Defect characterization of amorphous selenium-doped Ga2O3 grown by radio frequency sputtering

Amorphous Ga2O3 thin films doped with selenium (Se) were grown by radio frequency magnetron sputtering to investigate deep-level traps via deep-level transient spectroscopy (DLTS). All samples exhibited good p+–n junction rectification, and DLTS measurements revealed distinct trap states influenced by Se incorporation and sputtering power. The undoped Ga2O3 sample exhibits two hole traps (H1: 0.61 eV, H2: 1.24 eV), while Se doping introduced an electron trap (E1: ∼0.54 eV) associated with oxygen-deficient centers (analogous to VO in β-Ga2O3 crystal lattice) as well as the hole traps (H2: 1.23–1.28 eV; and H3: 1.50 eV) associated with Ga-deficient sites (analogous to VGa in β-Ga2O3 crystal lattice).
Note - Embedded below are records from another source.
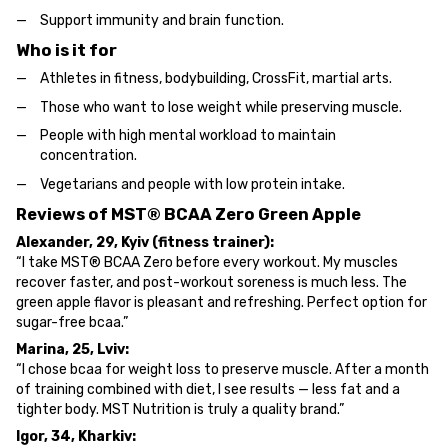
Support immunity and brain function.
Who is it for
Athletes in fitness, bodybuilding, CrossFit, martial arts.
Those who want to lose weight while preserving muscle.
People with high mental workload to maintain
concentration.
Vegetarians and people with low protein intake.
Reviews of MST® BCAA Zero Green Apple
Alexander, 29, Kyiv (fitness trainer):
“I take MST® BCAA Zero before every workout. My muscles
recover faster, and post-workout soreness is much less. The
green apple flavor is pleasant and refreshing. Perfect option for
sugar-free bcaa.”
Marina, 25, Lviv:
“I chose bcaa for weight loss to preserve muscle. After a month
of training combined with diet, I see results — less fat and a
tighter body. MST Nutrition is truly a quality brand.”
Igor, 34, Kharkiv:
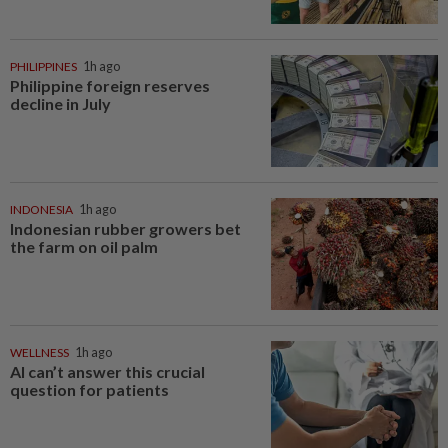
PHILIPPINES
1h ago
Philippine foreign reserves
decline in July
INDONESIA
1h ago
Indonesian rubber growers bet
the farm on oil palm
WELLNESS
1h ago
AI can’t answer this crucial
question for patients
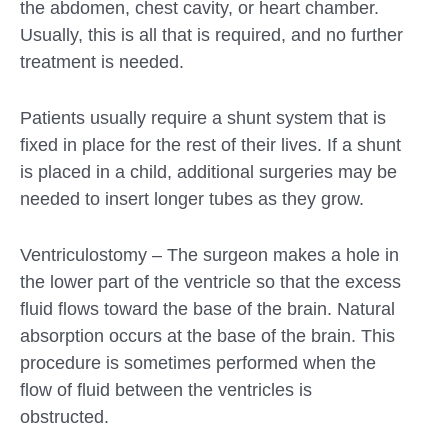
the abdomen, chest cavity, or heart chamber.
Usually, this is all that is required, and no further
treatment is needed.
Patients usually require a shunt system that is
fixed in place for the rest of their lives. If a shunt
is placed in a child, additional surgeries may be
needed to insert longer tubes as they grow.
Ventriculostomy – The surgeon makes a hole in
the lower part of the ventricle so that the excess
fluid flows toward the base of the brain. Natural
absorption occurs at the base of the brain. This
procedure is sometimes performed when the
flow of fluid between the ventricles is
obstructed.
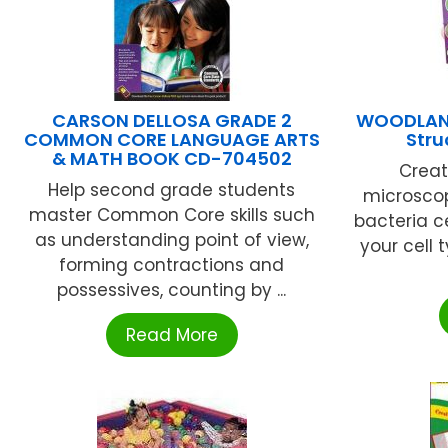
CARSON DELLOSA GRADE 2
WOODLAND
COMMON CORE LANGUAGE ARTS
Stru
& MATH BOOK CD-704502
Creat
Help second grade students
microscop
master Common Core skills such
bacteria ce
as understanding point of view,
your cell 
forming contractions and
possessives, counting by ...
Read More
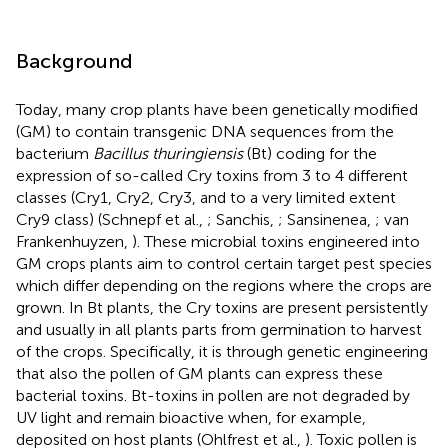
Background
Today, many crop plants have been genetically modified
(GM) to contain transgenic DNA sequences from the
bacterium
Bacillus thuringiensis
(Bt) coding for the
expression of so-called Cry toxins from 3 to 4 different
classes (Cry1, Cry2, Cry3, and to a very limited extent
Cry9 class) (Schnepf et al.,
; Sanchis,
; Sansinenea,
; van
Frankenhuyzen,
). These microbial toxins engineered into
GM crops plants aim to control certain target pest species
which differ depending on the regions where the crops are
grown. In Bt plants, the Cry toxins are present persistently
and usually in all plants parts from germination to harvest
of the crops. Specifically, it is through genetic engineering
that also the pollen of GM plants can express these
bacterial toxins. Bt-toxins in pollen are not degraded by
UV light and remain bioactive when, for example,
deposited on host plants (Ohlfrest et al.,
). Toxic pollen is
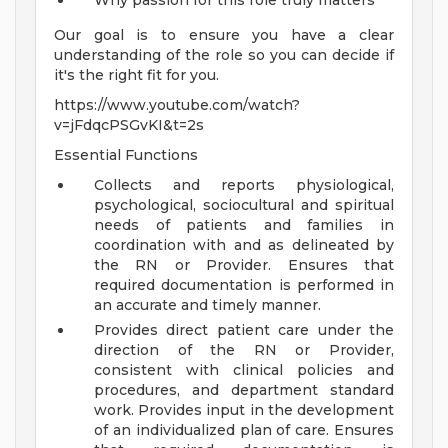
Why passion for this role truly matters
Our goal is to ensure you have a clear
understanding of the role so you can decide if
it's the right fit for you.
https://www.youtube.com/watch?
v=jFdqcPSGvKI&t=2s
Essential Functions
Collects and reports physiological,
psychological, sociocultural and spiritual
needs of patients and families in
coordination with and as delineated by
the RN or Provider. Ensures that
required documentation is performed in
an accurate and timely manner.
Provides direct patient care under the
direction of the RN or Provider,
consistent with clinical policies and
procedures, and department standard
work. Provides input in the development
of an individualized plan of care. Ensures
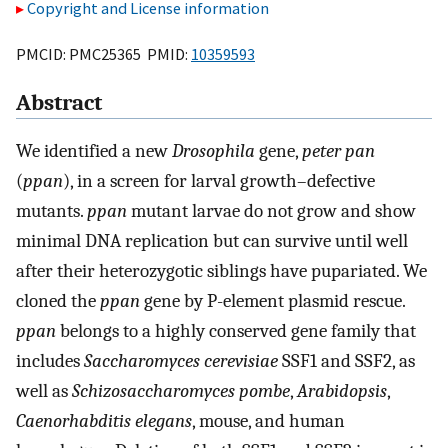
Copyright and License information
PMCID: PMC25365 PMID:
10359593
Abstract
We identified a new
Drosophila
gene,
peter pan
(
ppan
), in a screen for larval growth–defective
mutants.
ppan
mutant larvae do not grow and show
minimal DNA replication but can survive until well
after their heterozygotic siblings have pupariated. We
cloned the
ppan
gene by P-element plasmid rescue.
ppan
belongs to a highly conserved gene family that
includes
Saccharomyces cerevisiae
SSF1 and SSF2, as
well as
Schizosaccharomyces pombe
,
Arabidopsis
,
Caenorhabditis elegans
, mouse, and human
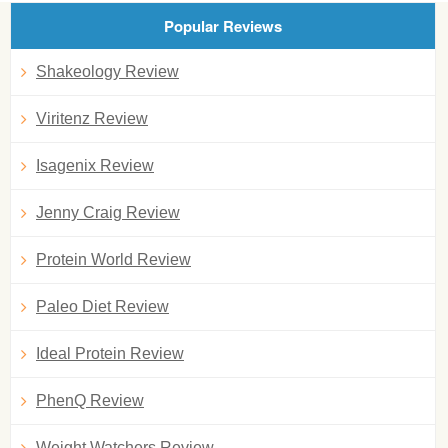
Popular Reviews
Shakeology Review
Viritenz Review
Isagenix Review
Jenny Craig Review
Protein World Review
Paleo Diet Review
Ideal Protein Review
PhenQ Review
Weight Watchers Review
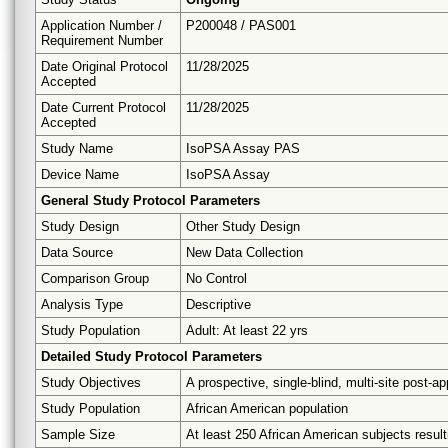
Application Number /
P200048 / PAS001
Requirement Number
Date Original Protocol
11/28/2025
Accepted
Date Current Protocol
11/28/2025
Accepted
Study Name
IsoPSA Assay PAS
Device Name
IsoPSA Assay
General Study Protocol Parameters
Study Design
Other Study Design
Data Source
New Data Collection
Comparison Group
No Control
Analysis Type
Descriptive
Study Population
Adult: At least 22 yrs
Detailed Study Protocol Parameters
Study Objectives
A prospective, single-blind, multi-site post-
Study Population
African American population
Sample Size
At least 250 African American subjects result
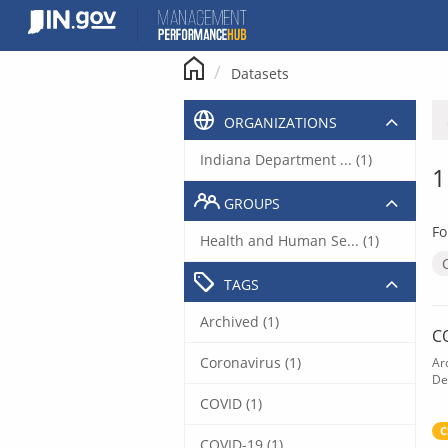
Skip
to
content
Datasets
ORGANIZATIONS
Indiana Department ... (1)
1
GROUPS
Fo
Health and Human Se... (1)
TAGS
Archived (1)
C
Coronavirus (1)
Ar
De
COVID (1)
C
COVID-19 (1)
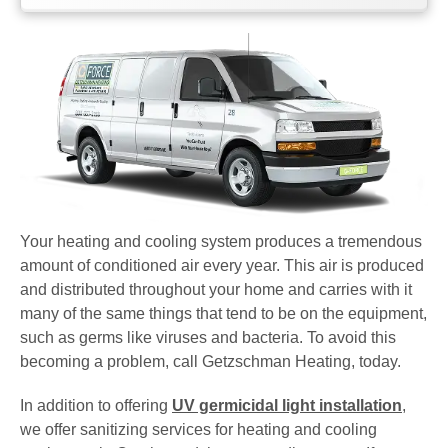
Your heating and cooling system produces a tremendous
amount of conditioned air every year. This air is produced
and distributed throughout your home and carries with it
many of the same things that tend to be on the equipment,
such as germs like viruses and bacteria. To avoid this
becoming a problem, call Getzschman Heating, today.
In addition to offering
UV germicidal light installation
,
we offer sanitizing services for heating and cooling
The resistivity of the samples decreases with Se doping, indicating the formation of donor-like electronic states associated with Se-induced modification of Ga-deficient local environments, analogous to SeGa antisite behavior in β-Ga2O3. These results provide insight into defect control in amorphous Ga2O3 and highlight Se doping as a viable approach for tailoring its electronic properties for oxide electronic and optoelectronic applications.